* EXERCISE AIM
What you output must match, exactly, the lines from the start of the records to the line containing "- [ ] GET blocks/ids", both ends kept and pictures excluded.
START TASK INPUTS
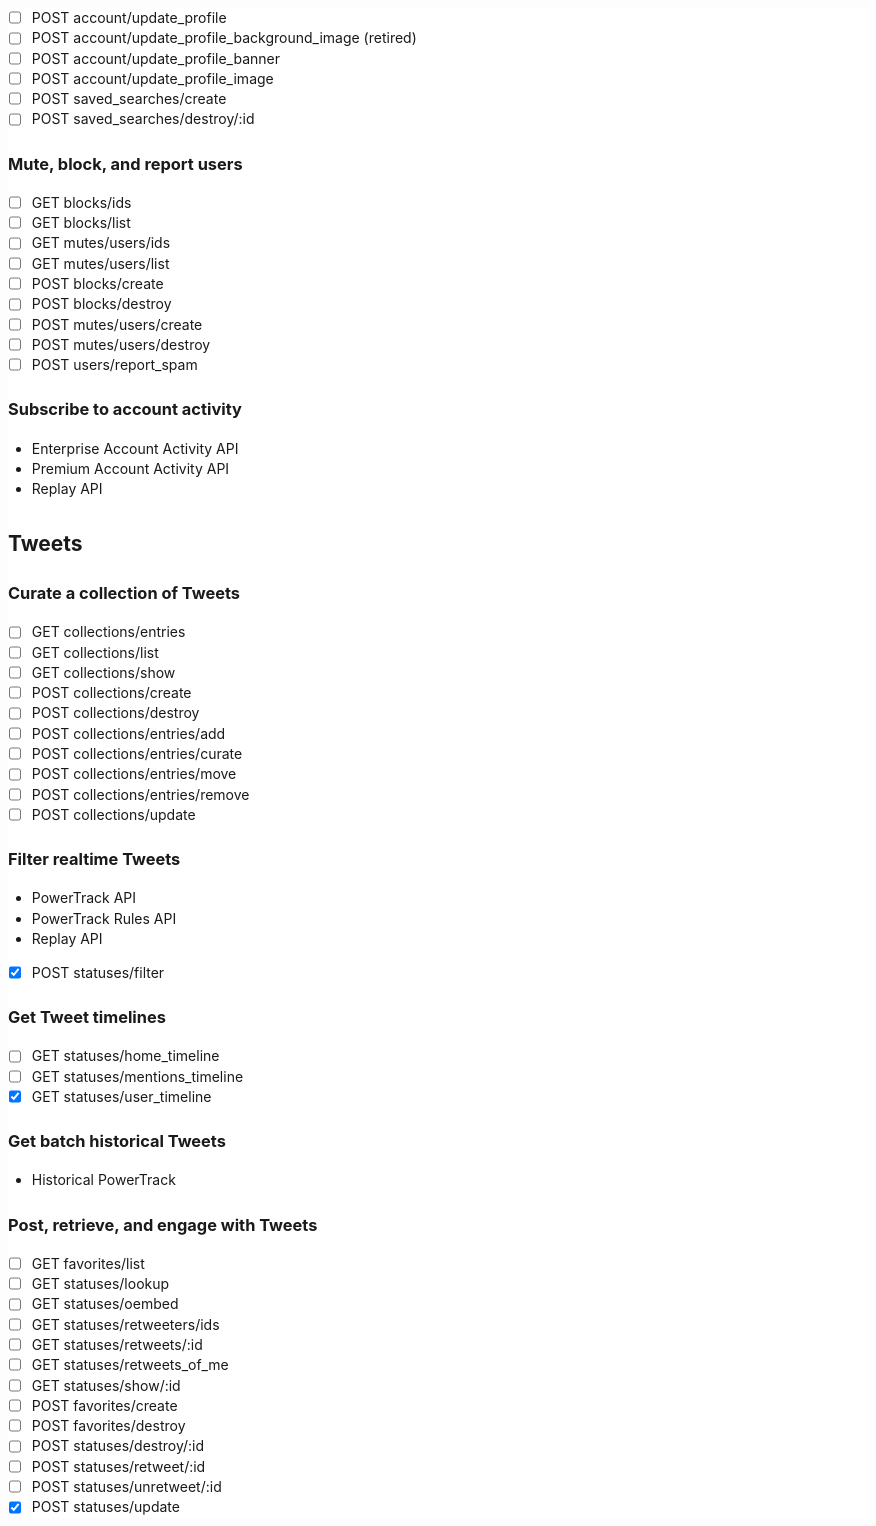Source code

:   - [ ] POST account/update_profile
  - [ ] POST account/update_profile_background_image (retired)
  - [ ] POST account/update_profile_banner
  - [ ] POST account/update_profile_image
  - [ ] POST saved_searches/create
  - [ ] POST saved_searches/destroy/:id
### Mute, block, and report users
  - [ ] GET blocks/ids
  - [ ] GET blocks/list
  - [ ] GET mutes/users/ids
  - [ ] GET mutes/users/list
  - [ ] POST blocks/create
  - [ ] POST blocks/destroy
  - [ ] POST mutes/users/create
  - [ ] POST mutes/users/destroy
  - [ ] POST users/report_spam
### Subscribe to account activity
  - Enterprise Account Activity API
  - Premium Account Activity API
  - Replay API
## Tweets
### Curate a collection of Tweets
  - [ ] GET collections/entries
  - [ ] GET collections/list
  - [ ] GET collections/show
  - [ ] POST collections/create
  - [ ] POST collections/destroy
  - [ ] POST collections/entries/add
  - [ ] POST collections/entries/curate
  - [ ] POST collections/entries/move
  - [ ] POST collections/entries/remove
  - [ ] POST collections/update
### Filter realtime Tweets
  - PowerTrack API
  - PowerTrack Rules API
  - Replay API
  - [X] POST statuses/filter
### Get Tweet timelines
  - [ ] GET statuses/home_timeline
  - [ ] GET statuses/mentions_timeline
  - [X] GET statuses/user_timeline
### Get batch historical Tweets
  - Historical PowerTrack
### Post, retrieve, and engage with Tweets
  - [ ] GET favorites/list
  - [ ] GET statuses/lookup
  - [ ] GET statuses/oembed
  - [ ] GET statuses/retweeters/ids
  - [ ] GET statuses/retweets/:id
  - [ ] GET statuses/retweets_of_me
  - [ ] GET statuses/show/:id
  - [ ] POST favorites/create
  - [ ] POST favorites/destroy
  - [ ] POST statuses/destroy/:id
  - [ ] POST statuses/retweet/:id
  - [ ] POST statuses/unretweet/:id
  - [X] POST statuses/update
END TASK INPUTS
* SOLVED EXERCISE
Source code

:   - [ ] POST account/update_profile
  - [ ] POST account/update_profile_background_image (retired)
  - [ ] POST account/update_profile_banner
  - [ ] POST account/update_profile_image
  - [ ] POST saved_searches/create
  - [ ] POST saved_searches/destroy/:id
### Mute, block, and report users
  - [ ] GET blocks/ids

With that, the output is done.